EXERCISE DETAILS: Convert the lines running from the start of the items through the line containing "messages**: Unless another" into a Markdown table with the columns Row and Line, numbering each row and leaving out blank lines.

EXTRACTED MATERIAL:
-- Opening Marker --

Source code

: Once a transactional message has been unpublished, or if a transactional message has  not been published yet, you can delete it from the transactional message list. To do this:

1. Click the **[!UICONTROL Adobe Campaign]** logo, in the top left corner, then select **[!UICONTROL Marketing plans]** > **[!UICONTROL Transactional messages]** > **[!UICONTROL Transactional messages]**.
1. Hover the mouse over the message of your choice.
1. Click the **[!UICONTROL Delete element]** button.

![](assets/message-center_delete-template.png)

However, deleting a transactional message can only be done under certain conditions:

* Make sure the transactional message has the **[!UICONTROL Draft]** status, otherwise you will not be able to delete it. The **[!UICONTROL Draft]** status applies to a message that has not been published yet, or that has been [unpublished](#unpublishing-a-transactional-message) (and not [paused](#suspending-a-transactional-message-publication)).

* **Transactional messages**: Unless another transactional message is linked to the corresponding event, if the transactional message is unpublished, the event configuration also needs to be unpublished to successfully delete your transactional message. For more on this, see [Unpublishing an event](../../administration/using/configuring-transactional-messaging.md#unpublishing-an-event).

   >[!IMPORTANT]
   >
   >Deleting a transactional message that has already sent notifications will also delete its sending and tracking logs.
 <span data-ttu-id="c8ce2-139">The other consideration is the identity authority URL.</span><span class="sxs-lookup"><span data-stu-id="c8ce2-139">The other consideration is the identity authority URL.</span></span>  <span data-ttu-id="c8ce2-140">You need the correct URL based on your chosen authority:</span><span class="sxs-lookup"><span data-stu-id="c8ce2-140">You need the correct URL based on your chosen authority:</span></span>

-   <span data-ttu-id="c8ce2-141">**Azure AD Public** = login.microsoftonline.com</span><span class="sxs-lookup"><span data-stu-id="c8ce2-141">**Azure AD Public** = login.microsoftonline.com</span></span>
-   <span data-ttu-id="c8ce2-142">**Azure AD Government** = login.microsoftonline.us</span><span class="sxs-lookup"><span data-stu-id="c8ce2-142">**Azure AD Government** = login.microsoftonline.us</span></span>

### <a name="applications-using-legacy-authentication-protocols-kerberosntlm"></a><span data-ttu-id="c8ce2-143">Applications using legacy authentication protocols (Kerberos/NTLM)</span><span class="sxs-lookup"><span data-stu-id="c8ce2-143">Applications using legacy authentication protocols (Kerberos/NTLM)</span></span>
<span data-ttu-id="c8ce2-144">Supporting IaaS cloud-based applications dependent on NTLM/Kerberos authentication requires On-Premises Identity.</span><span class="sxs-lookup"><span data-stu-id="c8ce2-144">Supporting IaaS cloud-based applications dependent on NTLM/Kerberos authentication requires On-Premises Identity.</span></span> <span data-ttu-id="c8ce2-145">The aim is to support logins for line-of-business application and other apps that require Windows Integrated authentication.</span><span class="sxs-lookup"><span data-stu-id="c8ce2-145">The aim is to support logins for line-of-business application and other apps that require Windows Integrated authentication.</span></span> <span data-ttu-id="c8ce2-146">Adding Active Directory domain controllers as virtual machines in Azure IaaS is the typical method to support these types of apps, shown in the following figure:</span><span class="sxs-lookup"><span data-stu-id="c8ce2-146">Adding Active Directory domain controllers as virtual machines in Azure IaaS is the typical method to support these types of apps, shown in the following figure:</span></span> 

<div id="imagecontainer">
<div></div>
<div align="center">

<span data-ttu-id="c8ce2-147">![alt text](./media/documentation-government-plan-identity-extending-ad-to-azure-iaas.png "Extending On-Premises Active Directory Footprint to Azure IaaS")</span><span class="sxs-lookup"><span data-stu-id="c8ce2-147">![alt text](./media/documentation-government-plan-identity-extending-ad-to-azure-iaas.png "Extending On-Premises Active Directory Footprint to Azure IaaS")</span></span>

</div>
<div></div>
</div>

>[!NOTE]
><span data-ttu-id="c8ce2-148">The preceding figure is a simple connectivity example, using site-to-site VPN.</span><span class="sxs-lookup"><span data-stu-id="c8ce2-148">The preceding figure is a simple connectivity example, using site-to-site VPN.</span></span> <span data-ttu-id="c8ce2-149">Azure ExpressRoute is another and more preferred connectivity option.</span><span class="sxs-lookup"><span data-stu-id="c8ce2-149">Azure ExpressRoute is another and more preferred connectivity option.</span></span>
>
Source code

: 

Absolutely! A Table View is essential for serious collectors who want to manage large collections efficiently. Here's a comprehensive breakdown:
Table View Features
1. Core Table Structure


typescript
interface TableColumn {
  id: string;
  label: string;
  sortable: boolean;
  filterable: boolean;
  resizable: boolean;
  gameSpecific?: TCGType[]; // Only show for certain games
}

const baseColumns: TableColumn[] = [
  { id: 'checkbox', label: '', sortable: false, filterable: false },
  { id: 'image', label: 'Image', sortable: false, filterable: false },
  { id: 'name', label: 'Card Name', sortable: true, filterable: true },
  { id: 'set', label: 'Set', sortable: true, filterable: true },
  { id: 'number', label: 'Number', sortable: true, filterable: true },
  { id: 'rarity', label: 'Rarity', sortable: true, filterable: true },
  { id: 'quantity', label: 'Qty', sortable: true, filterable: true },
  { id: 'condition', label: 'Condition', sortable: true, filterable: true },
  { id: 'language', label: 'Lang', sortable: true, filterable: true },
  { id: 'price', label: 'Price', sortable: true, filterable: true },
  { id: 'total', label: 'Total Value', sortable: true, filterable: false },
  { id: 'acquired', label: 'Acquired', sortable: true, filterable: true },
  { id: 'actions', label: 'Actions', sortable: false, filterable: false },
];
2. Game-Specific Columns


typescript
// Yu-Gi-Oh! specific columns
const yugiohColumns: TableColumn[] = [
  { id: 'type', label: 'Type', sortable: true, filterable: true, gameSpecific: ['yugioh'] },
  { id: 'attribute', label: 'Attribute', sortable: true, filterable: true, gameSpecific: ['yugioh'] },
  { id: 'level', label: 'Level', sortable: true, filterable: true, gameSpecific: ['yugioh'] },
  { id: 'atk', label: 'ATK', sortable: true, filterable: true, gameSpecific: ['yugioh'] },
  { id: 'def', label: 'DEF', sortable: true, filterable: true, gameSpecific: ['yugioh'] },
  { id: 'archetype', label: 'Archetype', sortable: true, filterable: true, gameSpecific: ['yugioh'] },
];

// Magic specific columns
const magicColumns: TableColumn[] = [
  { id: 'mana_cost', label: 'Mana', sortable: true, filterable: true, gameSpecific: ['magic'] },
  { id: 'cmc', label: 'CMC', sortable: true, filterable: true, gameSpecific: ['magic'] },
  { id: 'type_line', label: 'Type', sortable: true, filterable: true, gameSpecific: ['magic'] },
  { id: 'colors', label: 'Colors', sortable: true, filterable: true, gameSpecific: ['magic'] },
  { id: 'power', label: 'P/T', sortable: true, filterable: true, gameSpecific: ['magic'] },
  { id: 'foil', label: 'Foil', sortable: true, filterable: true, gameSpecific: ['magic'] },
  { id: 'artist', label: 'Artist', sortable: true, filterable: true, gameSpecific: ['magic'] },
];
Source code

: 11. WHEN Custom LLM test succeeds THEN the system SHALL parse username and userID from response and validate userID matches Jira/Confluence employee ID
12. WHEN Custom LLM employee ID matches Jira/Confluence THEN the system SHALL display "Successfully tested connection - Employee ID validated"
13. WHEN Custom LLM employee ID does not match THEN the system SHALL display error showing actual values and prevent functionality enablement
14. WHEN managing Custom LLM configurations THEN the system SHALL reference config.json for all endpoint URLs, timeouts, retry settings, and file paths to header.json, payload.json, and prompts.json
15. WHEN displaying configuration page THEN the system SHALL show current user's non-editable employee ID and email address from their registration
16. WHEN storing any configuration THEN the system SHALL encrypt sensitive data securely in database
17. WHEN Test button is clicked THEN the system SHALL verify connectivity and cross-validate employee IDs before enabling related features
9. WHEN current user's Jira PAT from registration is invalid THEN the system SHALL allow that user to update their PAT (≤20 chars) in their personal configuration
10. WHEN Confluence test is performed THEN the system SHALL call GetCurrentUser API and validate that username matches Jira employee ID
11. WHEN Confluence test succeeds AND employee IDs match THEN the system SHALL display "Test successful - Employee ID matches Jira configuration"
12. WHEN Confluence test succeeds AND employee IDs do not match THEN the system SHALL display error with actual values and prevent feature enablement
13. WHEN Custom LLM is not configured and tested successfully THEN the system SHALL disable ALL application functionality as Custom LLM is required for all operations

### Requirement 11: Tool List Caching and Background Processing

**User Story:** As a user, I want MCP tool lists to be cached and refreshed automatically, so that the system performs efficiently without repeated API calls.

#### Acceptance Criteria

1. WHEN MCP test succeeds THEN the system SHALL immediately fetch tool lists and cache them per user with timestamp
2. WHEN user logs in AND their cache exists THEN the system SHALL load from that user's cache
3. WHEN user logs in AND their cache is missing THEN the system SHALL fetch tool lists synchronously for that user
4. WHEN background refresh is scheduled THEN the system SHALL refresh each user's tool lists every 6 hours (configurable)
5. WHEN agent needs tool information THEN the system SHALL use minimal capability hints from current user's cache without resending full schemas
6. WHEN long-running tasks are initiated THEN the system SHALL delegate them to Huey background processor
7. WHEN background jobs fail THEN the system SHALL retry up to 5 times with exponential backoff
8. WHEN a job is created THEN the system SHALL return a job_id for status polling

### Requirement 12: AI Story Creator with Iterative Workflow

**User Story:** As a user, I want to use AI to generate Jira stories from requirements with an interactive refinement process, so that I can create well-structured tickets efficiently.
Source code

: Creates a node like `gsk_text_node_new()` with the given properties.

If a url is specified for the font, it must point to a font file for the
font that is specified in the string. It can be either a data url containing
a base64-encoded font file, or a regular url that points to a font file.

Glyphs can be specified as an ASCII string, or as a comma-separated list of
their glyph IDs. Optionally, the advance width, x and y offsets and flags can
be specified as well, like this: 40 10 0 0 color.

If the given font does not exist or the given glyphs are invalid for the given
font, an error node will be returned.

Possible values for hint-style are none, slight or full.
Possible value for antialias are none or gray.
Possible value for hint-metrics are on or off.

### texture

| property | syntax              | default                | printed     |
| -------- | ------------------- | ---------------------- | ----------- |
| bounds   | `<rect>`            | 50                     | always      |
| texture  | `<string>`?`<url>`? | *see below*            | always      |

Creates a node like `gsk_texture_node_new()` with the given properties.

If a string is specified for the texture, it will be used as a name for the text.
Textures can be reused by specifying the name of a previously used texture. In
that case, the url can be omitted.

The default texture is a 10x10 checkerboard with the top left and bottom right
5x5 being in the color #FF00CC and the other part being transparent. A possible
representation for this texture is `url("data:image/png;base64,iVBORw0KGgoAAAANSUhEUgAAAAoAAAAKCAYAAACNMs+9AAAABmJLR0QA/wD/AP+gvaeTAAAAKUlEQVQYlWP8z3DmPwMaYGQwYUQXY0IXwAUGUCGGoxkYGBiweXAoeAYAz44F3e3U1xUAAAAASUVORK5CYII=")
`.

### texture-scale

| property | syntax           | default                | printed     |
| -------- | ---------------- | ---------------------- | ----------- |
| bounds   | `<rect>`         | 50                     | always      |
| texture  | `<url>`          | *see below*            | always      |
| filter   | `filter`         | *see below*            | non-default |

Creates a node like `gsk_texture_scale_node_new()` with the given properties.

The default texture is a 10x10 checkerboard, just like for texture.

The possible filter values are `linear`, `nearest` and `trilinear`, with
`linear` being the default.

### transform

-- Closing Marker --

RESULT OF THE EXERCISE:
| Row | Line |
|---|---|
| 1 | Source code |
| 2 | : Once a transactional message has been unpublished, or if a transactional message has  not been published yet, you can delete it from the transactional message list. To do this: |
| 3 | 1. Click the **[!UICONTROL Adobe Campaign]** logo, in the top left corner, then select **[!UICONTROL Marketing plans]** > **[!UICONTROL Transactional messages]** > **[!UICONTROL Transactional messages]**. |
| 4 | 1. Hover the mouse over the message of your choice. |
| 5 | 1. Click the **[!UICONTROL Delete element]** button. |
| 6 | ![](assets/message-center_delete-template.png) |
| 7 | However, deleting a transactional message can only be done under certain conditions: |
| 8 | * Make sure the transactional message has the **[!UICONTROL Draft]** status, otherwise you will not be able to delete it. The **[!UICONTROL Draft]** status applies to a message that has not been published yet, or that has been [unpublished](#unpublishing-a-transactional-message) (and not [paused](#suspending-a-transactional-message-publication)). |
| 9 | * **Transactional messages**: Unless another transactional message is linked to the corresponding event, if the transactional message is unpublished, the event configuration also needs to be unpublished to successfully delete your transactional message. For more on this, see [Unpublishing an event](../../administration/using/configuring-transactional-messaging.md#unpublishing-an-event). |